Une forte sécheresse est attendue au Cambodge et dans plusieurs pays du bassin du Mékong jusqu’en janvier, selon la Mekong River Commission (MRC), l’institution intergouvernementale qui œuvre pour une gestion commune des eaux du fleuve. Le fleuve a atteint son plus bas niveau depuis une soixantaine d’années, et son débit est exceptionnellement faible depuis juin. La saison des pluies a été inhabituellement courte dans la région du bas Mékong ; si la sécheresse persiste, les conséquences seront importantes sur la production agricole et la consommation en eau pour les 60 millions de personnes qui habitent sur les berges du fleuve.

Affaissement des terres

La menace demain est celle de la montée du niveau de la mer, pour ce delta grand de 40 577 km² (le troisième au monde). Les conclusions du programme de recherche Rise and Fall menée par des scientifiques néerlandais de l’université d’Utrecht et de l’Institut Deltares sont effrayants : le delta s’enfonce rapidement, et pourrait disparaître au cours de ce siècle, plus rapidement que prévu. L’altitude moyenne du sol dans le delta serait extrêmement basse, à seulement 0,8 mètre au-dessus du niveau de la mer – soit 2 mètres plus bas que les précédentes estimations. Avec l’élévation du niveau de la mer de 3 à 4 mm par an et l’affaissement de certaines zones rurales du delta de 10 à 20 mm par an, le résultat est sans appel : à ce rythme, plus de la moitié du delta du Mékong, situé au Vietnam disparaîtra sous le niveau de la mer d’ici 2100 si rien n’est fait pour inverser la situation, forçant des millions de personnes à se déplacer.

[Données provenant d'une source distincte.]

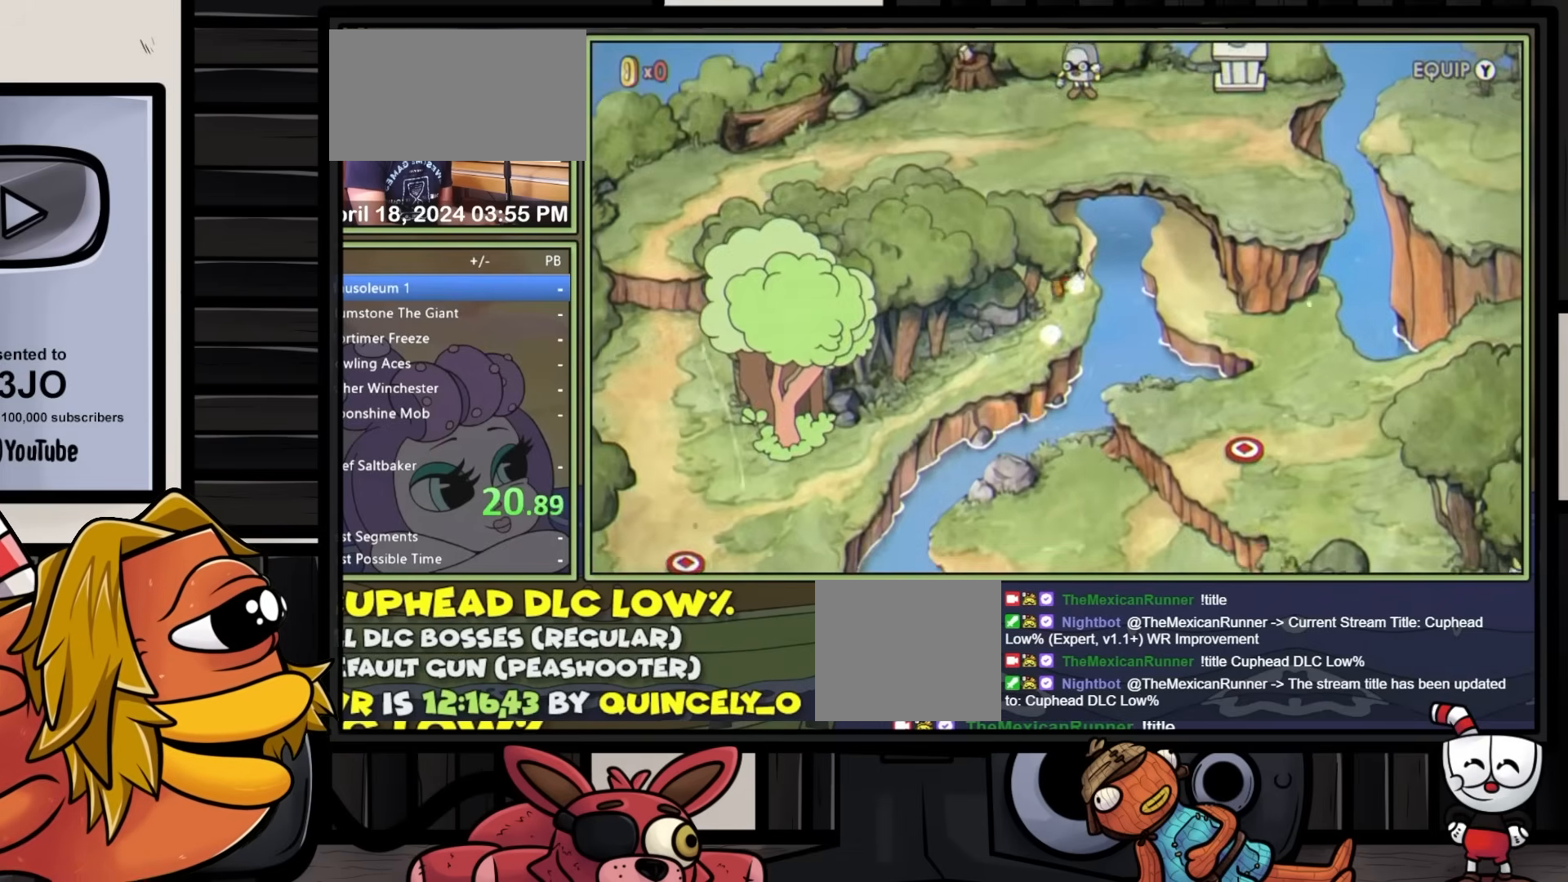
{"buttons": ["DPAD_UP"], "events": []}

Surexploitation des eaux souterraines

Cette situation est due à de multiples facteurs liés au changement climatique, à l’urbanisation et au développement économique, à l’extraction de sable et à l’exploitation des barrages.

L’étude a mis en lumière les conséquences de la surexploitation des réserves d’eaux souterraines, qui était estimée à environ 2,5 millions de m3 par jour en 2015, pour l’agriculture et l’aquaculture notamment. Elle a provoqué et accéléré l’affaissement massif des terres dans le delta, certaines zones s’enfonçant à un taux pouvant atteindre 6 cm par an. Les eaux souterraines seront aussi potentiellement de plus en plus salinisées par l’intrusion d’eau de mer dans le delta.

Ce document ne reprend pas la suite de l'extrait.